For both regression and classification, there are five types of components rendered:
- Metrics
- Dataset Information
- Model information
- Curves
- Details(part of each tab panel)
An semi-interactive table, along with both bar graph and line charts are rendered in this tab. Metrics are the same as put up in the above section on Single Evaluation. The table can be sorted by metrices to compare the models.
Since the evaluations being considered in this case must have the same dataset, the same component that was used for single evaluation use case has been used.
Multiple tables listing out parameters and attributes of each model are rendered.
The plots mentioned in the above section are rendered, with the traces of other models in the same graph, with the exception of Gain and Lift charts in case of Binary Classification.
Every tab panel has it. Its the same as single evaluation, except now, it has tabs for all evaluations that were selected by the user.
For both regression and classification, there are five types of components rendered:
- Metrics
- Dataset Information
- Model information
- Curves
- Details(part of each tab panel)
An semi-interactive table, along with both bar graph and line charts are rendered in this tab. Metrics are the same as put up in the above section on Single Evaluation. The table can be sorted by metrices to compare the datasets.

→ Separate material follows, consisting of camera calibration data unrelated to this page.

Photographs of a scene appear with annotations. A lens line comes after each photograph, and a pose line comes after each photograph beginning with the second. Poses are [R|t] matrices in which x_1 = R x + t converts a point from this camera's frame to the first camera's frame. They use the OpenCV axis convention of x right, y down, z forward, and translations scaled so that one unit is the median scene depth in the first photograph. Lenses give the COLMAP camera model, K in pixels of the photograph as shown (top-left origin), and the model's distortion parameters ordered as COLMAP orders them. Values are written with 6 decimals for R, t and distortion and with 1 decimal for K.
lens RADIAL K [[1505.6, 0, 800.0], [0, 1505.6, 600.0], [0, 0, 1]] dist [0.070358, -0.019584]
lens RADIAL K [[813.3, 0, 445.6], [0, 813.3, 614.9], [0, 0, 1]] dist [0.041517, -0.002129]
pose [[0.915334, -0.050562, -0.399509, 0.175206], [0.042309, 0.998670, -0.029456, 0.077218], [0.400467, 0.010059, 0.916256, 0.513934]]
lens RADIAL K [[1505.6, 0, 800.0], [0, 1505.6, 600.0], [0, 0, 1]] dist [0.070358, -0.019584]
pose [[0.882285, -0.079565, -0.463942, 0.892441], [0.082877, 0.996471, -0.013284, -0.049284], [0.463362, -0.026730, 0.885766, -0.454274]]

The The dataset statistics for all datasets are shown tab wise. User can switch between statistics and compare the datasets based on those statistics. The use can also switch between tabular view and Line Chart view. Along with this, it also contains information about the feature importances of the datasets in chart and tabular format, and the class imbalence.
Since the model being used is same, there is a single table listing out all the parameters and attributes of the trained model.
The plots mentioned in the 'Single Model Evaluation' section are rendered, with the traces of other datasets in the same graph, or in subplots, with the exception of Gain and Lift charts in case of Binary Classification.
Every tab panel has it. Its the same as single evaluation, except now, it has tabs for all evaluations that were selected by the user.